══ Raw data
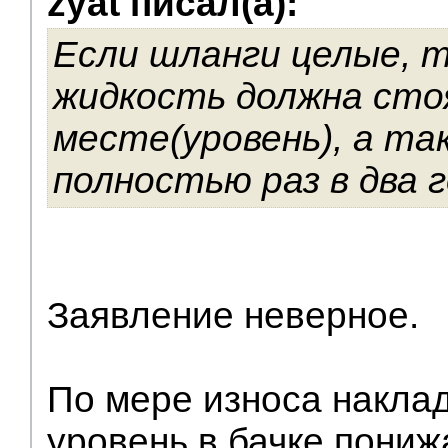
zyat писал(а):
Если шланги целые, 
жидкость должна сто
месте(уровень), а та
полностью раз в два г
Заявление неверное.
По мере износа наклад
уровень в бачке пониж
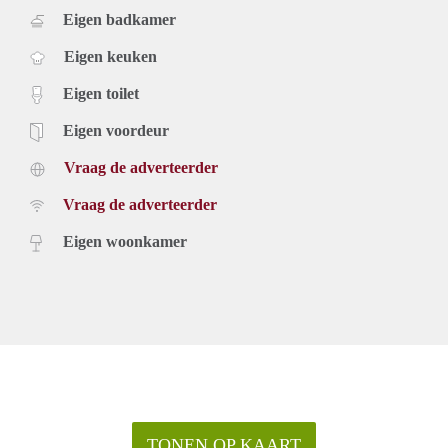
Eigen badkamer
Eigen keuken
Eigen toilet
Eigen voordeur
Vraag de adverteerder
Vraag de adverteerder
Eigen woonkamer
TONEN OP KAART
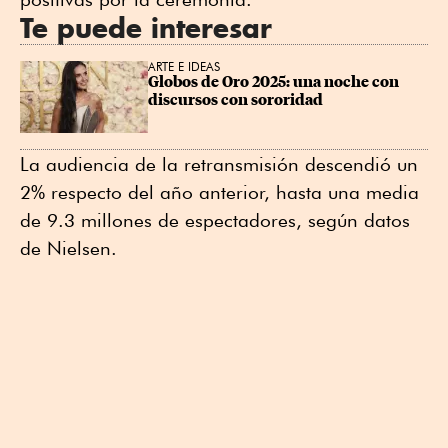
Te puede interesar
ARTE E IDEAS
Globos de Oro 2025: una noche con 
discursos con sororidad
La audiencia de la retransmisión descendió un
2% respecto del año anterior, hasta una media
de 9.3 millones de espectadores, según datos
de Nielsen.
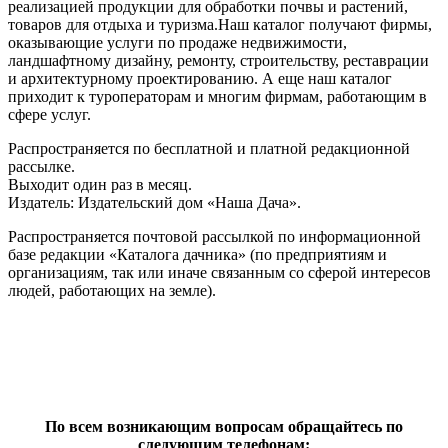
реализацией продукции для обработки почвы и растений,
товаров для отдыха и туризма.Наш каталог получают фирмы,
оказывающие услуги по продаже недвижимости,
ландшафтному дизайну, ремонту, строительству, реставрации
и архитектурному проектированию. А еще наш каталог
приходит к туроператорам и многим фирмам, работающим в
сфере услуг.
Распространяется по бесплатной и платной редакционной
рассылке.
Выходит один раз в месяц.
Издатель: Издательский дом «Наша Дача».
Распространяется почтовой рассылкой по информационной
базе редакции «Каталога дачника» (по предприятиям и
организациям, так или иначе связанным со сферой интересов
людей, работающих на земле).
По всем возникающим вопросам обращайтесь по
следующим телефонам:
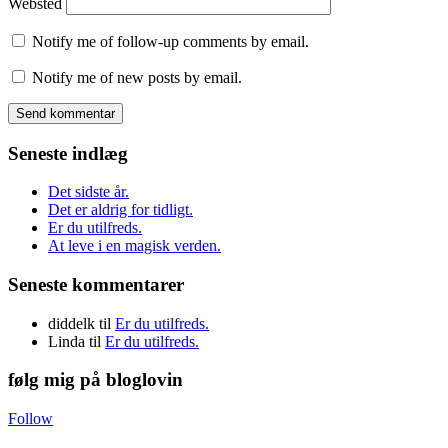
Websted
Notify me of follow-up comments by email.
Notify me of new posts by email.
Seneste indlæg
Det sidste år.
Det er aldrig for tidligt.
Er du utilfreds.
At leve i en magisk verden.
Seneste kommentarer
diddelk
til
Er du utilfreds.
Linda
til
Er du utilfreds.
følg mig på bloglovin
Follow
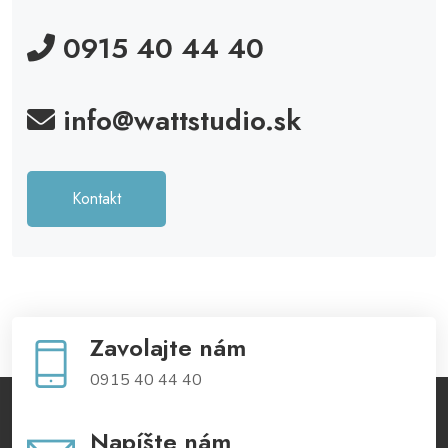
0915 40 44 40
info@wattstudio.sk
Kontakt
Zavolajte nám
0915 40 44 40
Napíšte nám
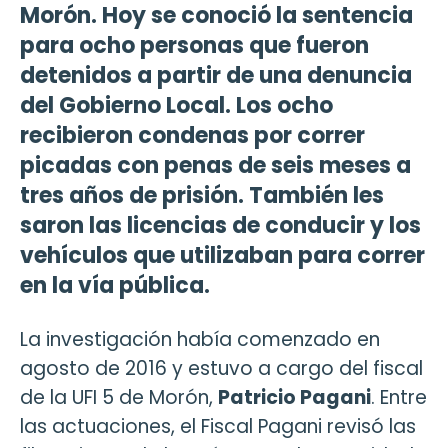
Morón. Hoy se conoció la sentencia
para ocho personas que fueron
detenidos a partir de una denuncia
del Gobierno Local. Los ocho
recibieron condenas por correr
picadas con penas de seis meses a
tres años de prisión. También les
saron las licencias de conducir y los
vehículos que utilizaban para correr
en la vía pública.
La investigación había comenzado en
agosto de 2016 y estuvo a cargo del fiscal
de la UFI 5 de Morón,
Patricio Pagani
. Entre
las actuaciones, el Fiscal Pagani revisó las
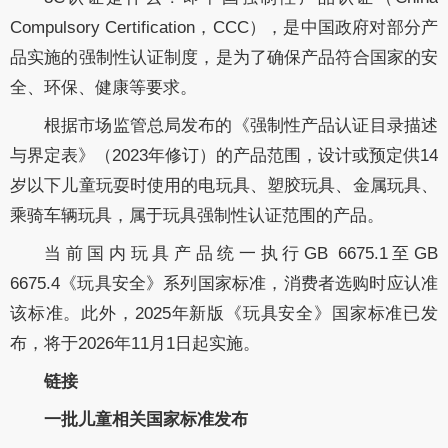
Compulsory Certification，CCC），是中国政府对部分产
品实施的强制性认证制度，是为了确保产品符合国家的安
全、环保、健康等要求。
根据市场监管总局发布的《强制性产品认证目录描述
与界定表》（2023年修订）的产品范围，设计或预定供14
岁以下儿童玩耍时使用的电玩具、塑胶玩具、金属玩具、
乘骑车辆玩具，属于玩具强制性认证范围的产品。
当前国内玩具产品统一执行GB 6675.1至GB
6675.4《玩具安全》系列国家标准，消费者选购时应认准
该标准。此外，2025年新版《玩具安全》国家标准已发
布，将于2026年11月1日起实施。
链接
一批儿童相关国家标准发布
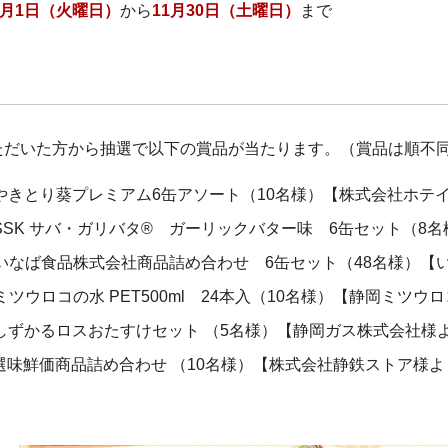
0月1日（火曜日）
から
11月30日（土曜日）
まで
ただいた方から抽選で以下の賞品が当たります。（賞品は順不
やきとり葵プレミアム6缶アソート（10名様）【株式会社ホテ
SSK サバ・ガリバタ® ガーリックバター味 6缶セット（8
いなば食品株式会社商品詰め合わせ 6缶セット（48名様）【
ミツウロコの水 PET500ml 24本入（10名様）【静岡ミツ
しずかるロスおたすけセット （5名様）【静岡ガス株式会社様
選味鮮価商品詰め合わせ （10名様）【株式会社静鉄ストア様よ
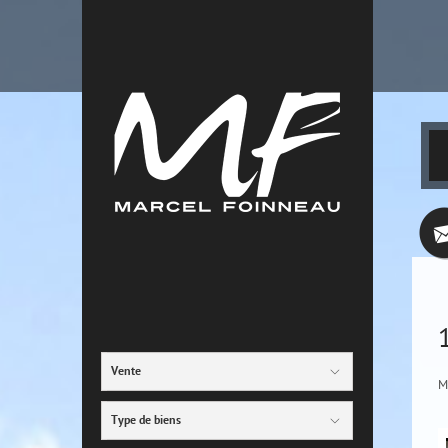
Vente
M
Type de biens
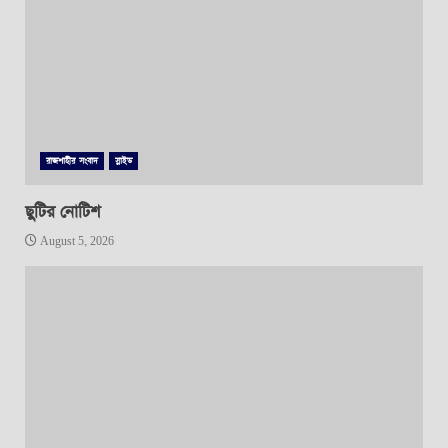
রাজশাহীর সংবাদ
স্লাইড
ছুটির নোটিশ
August 5, 2026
════
Problem description | Copy the text of every item above word for word, line by line, and leave out the pictures.

Response |
zyat писал(а):
Если шланги целые, 
жидкость должна сто
месте(уровень), а та
полностью раз в два г
Заявление неверное.
По мере износа наклад
уровень в бачке пониж
Eigen badkamer
Eigen keuken
Eigen toilet
Eigen voordeur
Vraag de adverteerder
Vraag de adverteerder
Eigen woonkamer
TONEN OP KAART
Te puede interesar
ARTE E IDEAS
Globos de Oro 2025: una noche con 
discursos con sororidad
La audiencia de la retransmisión descendió un
2% respecto del año anterior, hasta una media
de 9.3 millones de espectadores, según datos
de Nielsen.
реализацией продукции для обработки почвы и растений,
товаров для отдыха и туризма.Наш каталог получают фирмы,
оказывающие услуги по продаже недвижимости,
ландшафтному дизайну, ремонту, строительству, реставрации
и архитектурному проектированию. А еще наш каталог
приходит к туроператорам и многим фирмам, работающим в
сфере услуг.
Распространяется по бесплатной и платной редакционной
рассылке.
Выходит один раз в месяц.
Издатель: Издательский дом «Наша Дача».
Распространяется почтовой рассылкой по информационной
базе редакции «Каталога дачника» (по предприятиям и
организациям, так или иначе связанным со сферой интересов
людей, работающих на земле).
По всем возникающим вопросам обращайтесь по
следующим телефонам:
Websted
Notify me of follow-up comments by email.
Notify me of new posts by email.
Seneste indlæg
Det sidste år.
Det er aldrig for tidligt.
Er du utilfreds.
At leve i en magisk verden.
Seneste kommentarer
diddelk
til
Er du utilfreds.
Linda
til
Er du utilfreds.
følg mig på bloglovin
Follow
0915 40 44 40
info@wattstudio.sk
Kontakt
Zavolajte nám
0915 40 44 40
Napíšte nám
Morón. Hoy se conoció la sentencia
para ocho personas que fueron
detenidos a partir de una denuncia
del Gobierno Local. Los ocho
recibieron condenas por correr
picadas con penas de seis meses a
tres años de prisión. También les
saron las licencias de conducir y los
vehículos que utilizaban para correr
en la vía pública.
La investigación había comenzado en
agosto de 2016 y estuvo a cargo del fiscal
de la UFI 5 de Morón,
Patricio Pagani
. Entre
las actuaciones, el Fiscal Pagani revisó las
Compulsory Certification，CCC），是中国政府对部分产
品实施的强制性认证制度，是为了确保产品符合国家的安
全、环保、健康等要求。
根据市场监管总局发布的《强制性产品认证目录描述
与界定表》（2023年修订）的产品范围，设计或预定供14
岁以下儿童玩耍时使用的电玩具、塑胶玩具、金属玩具、
乘骑车辆玩具，属于玩具强制性认证范围的产品。
当前国内玩具产品统一执行GB 6675.1至GB
6675.4《玩具安全》系列国家标准，消费者选购时应认准
该标准。此外，2025年新版《玩具安全》国家标准已发
布，将于2026年11月1日起实施。
链接
一批儿童相关国家标准发布
0月1日（火曜日）
から
11月30日（土曜日）
まで
ただいた方から抽選で以下の賞品が当たります。（賞品は順不
やきとり葵プレミアム6缶アソート（10名様）【株式会社ホテ
SSK サバ・ガリバタ® ガーリックバター味 6缶セット（8
いなば食品株式会社商品詰め合わせ 6缶セット（48名様）【
ミツウロコの水 PET500ml 24本入（10名様）【静岡ミツ
しずかるロスおたすけセット （5名様）【静岡ガス株式会社様
選味鮮価商品詰め合わせ （10名様）【株式会社静鉄ストア様よ
Vente
M
Type de biens
রাজশাহীর সংবাদ
স্লাইড
ছুটির নোটিশ
August 5, 2026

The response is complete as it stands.